Thursday, August 06, 2014: If online reports are to be believed, Prime Minister Modi has directed the department of electronics and information technology to make sure that the net balance for the electronics should be down to zero by the year 2020.
Although experts call it a tall claim, but ministry is looking deep to achieve this dream by reviewing relevant policies. The feasibility of such directive is questionable unless some radical policy changes are announced. Expert says that India’s electronic import is high since it has to meet majority of demand through this mechanism only. Estimates point it out that by the year 2020, import of electronic would surpass that of oil. In order to achieve this dream, domestic manufacturing sector must get a push.
If we talk about industrial standards, India will have to import $300 billion of electronics out of the total demand of $400 billion over the period of next six years. The official maintained, “We are in process of working out a strategy to meet the PM’s directive”. The Union budget also dealt with the demand of this industry by adopting some corrective measures on inverted duty structures which made it economical to import electronic goods than manufacturing it in India. The department will also review the MSIS(Modified Special Incentives Scheme) under which producers of electronics receive capital subsidy of 20 to 25 per cent from the Centre. The policy’s three year term, which saw proposals $13128 million, which is coming to an end and government is seeking feedback in order to make swift and efficient in the next phase.

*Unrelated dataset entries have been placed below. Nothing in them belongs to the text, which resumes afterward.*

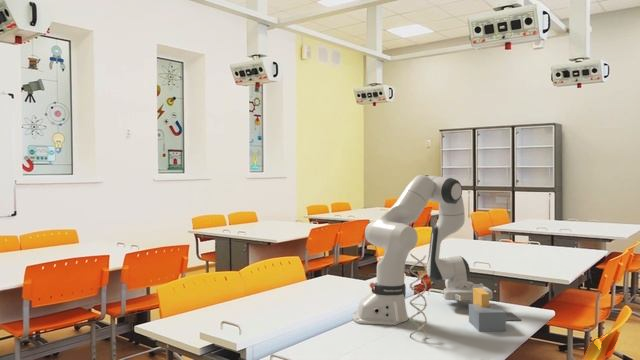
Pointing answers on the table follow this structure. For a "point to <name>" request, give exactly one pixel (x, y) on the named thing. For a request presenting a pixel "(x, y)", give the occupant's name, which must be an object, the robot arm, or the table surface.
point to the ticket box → (487, 317)
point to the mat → (512, 317)
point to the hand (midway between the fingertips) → (473, 298)
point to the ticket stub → (480, 297)
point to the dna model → (419, 295)
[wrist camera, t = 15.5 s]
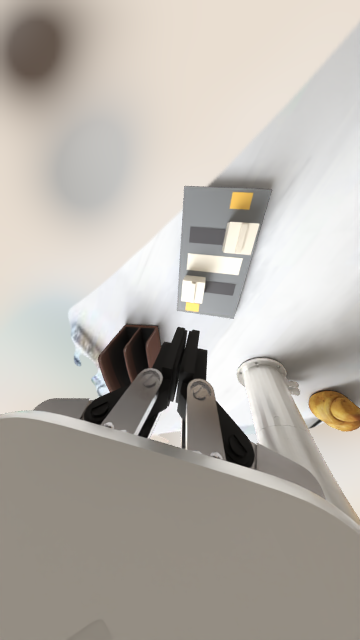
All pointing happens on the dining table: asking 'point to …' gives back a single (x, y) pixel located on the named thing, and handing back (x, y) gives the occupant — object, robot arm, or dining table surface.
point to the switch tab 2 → (240, 237)
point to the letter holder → (129, 355)
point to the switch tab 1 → (193, 289)
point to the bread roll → (335, 410)
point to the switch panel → (216, 244)
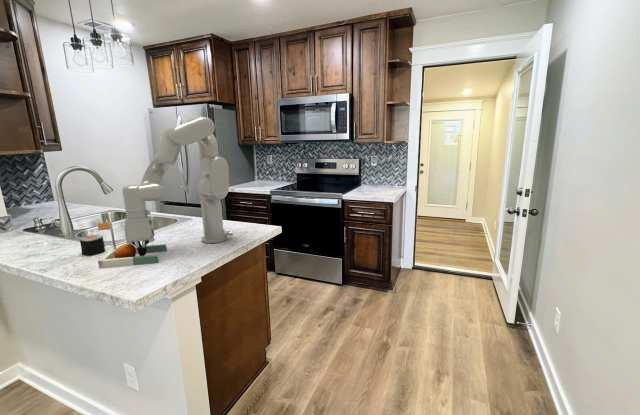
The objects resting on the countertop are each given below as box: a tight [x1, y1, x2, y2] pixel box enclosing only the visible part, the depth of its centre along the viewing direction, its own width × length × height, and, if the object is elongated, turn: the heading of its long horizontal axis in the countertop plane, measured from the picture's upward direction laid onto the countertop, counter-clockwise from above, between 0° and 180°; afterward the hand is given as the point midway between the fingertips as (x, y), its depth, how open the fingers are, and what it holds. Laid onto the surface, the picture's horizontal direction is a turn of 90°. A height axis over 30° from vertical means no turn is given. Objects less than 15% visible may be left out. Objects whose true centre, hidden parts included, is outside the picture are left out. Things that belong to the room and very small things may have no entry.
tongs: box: [97, 222, 168, 269], centre depth 128 cm, size 26×15×15 cm, turn 103°
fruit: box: [114, 243, 137, 259], centre depth 129 cm, size 8×8×8 cm
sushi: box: [79, 234, 106, 257], centre depth 137 cm, size 8×8×8 cm
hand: (143, 255), depth 131 cm, fingers closed
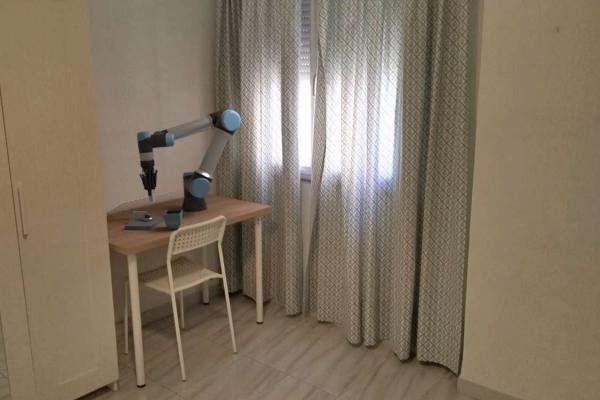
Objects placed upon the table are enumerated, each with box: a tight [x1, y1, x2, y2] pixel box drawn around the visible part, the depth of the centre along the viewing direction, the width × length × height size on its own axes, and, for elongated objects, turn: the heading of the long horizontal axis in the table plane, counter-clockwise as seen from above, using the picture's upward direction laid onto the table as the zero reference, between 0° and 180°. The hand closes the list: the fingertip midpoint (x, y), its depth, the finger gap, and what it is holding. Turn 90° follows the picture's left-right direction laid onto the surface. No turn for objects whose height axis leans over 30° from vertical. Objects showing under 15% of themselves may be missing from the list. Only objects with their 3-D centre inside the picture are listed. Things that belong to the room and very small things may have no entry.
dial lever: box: [132, 210, 153, 221], centre depth 276 cm, size 12×6×4 cm, turn 75°
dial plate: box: [124, 215, 164, 231], centre depth 274 cm, size 14×20×2 cm
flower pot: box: [163, 209, 183, 230], centre depth 267 cm, size 9×9×9 cm
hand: (152, 201), depth 283 cm, fingers closed
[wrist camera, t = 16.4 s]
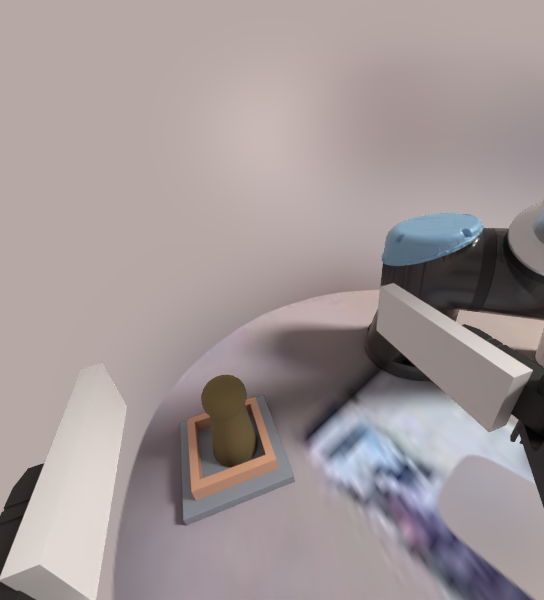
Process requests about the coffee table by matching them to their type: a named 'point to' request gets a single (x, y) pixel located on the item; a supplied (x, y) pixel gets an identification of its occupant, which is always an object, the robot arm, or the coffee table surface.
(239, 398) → the cork
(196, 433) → the pallet plate
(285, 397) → the coffee table surface
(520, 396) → the robot arm
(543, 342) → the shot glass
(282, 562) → the coffee table surface
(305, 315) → the coffee table surface
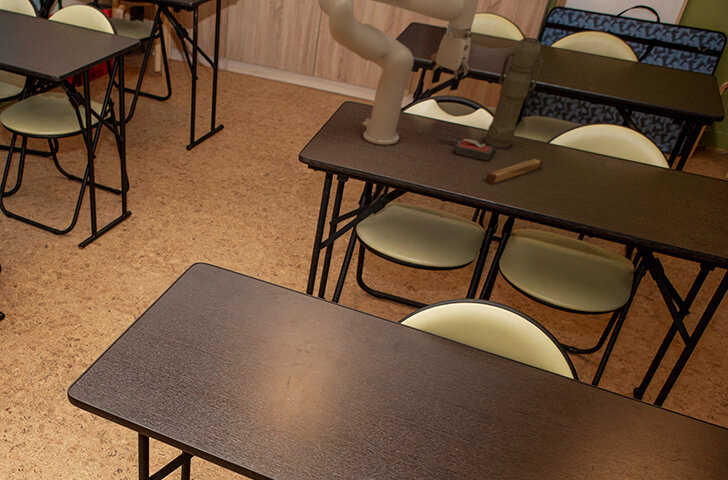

Chetan Bijesure, director and team leader of manufacturing at the Federation of Indian Chambers of Commerce and Industry, informed that government plans to attract the foreign investment through many sources. Modi’s visit to Japan and Germany stated that the investors consider East Asian countries provide more incentives to electronics manufacturers than what is being given in India. “If not zero, balances can be reduced to a minimal amount,” added Bijesure.
Under the policy of National Electronics policy of 2011, government launched series of proposals to lure the electronic manufacturers to invest here. Apart from MSIS policy, other measures like setting up of electronic clusters, innovation fund and policy to push domestic goods in the government procurement called preferential market access and setting up of chip fabrication units which is supposed to act as anchors of development are expected to become operational by 2017.
Niju V, head of electronic and security practice at Sullivan’s South Asia and Middle East region informed that we do not export much. “Currently, there is less than 20 per cent of local addition that goes into the product, with 85 per cent of it being imported, which forces us to go for screwdriver technology.” The aim should be to increase the value add percentage in products to between 30 and 50 per cent, he added.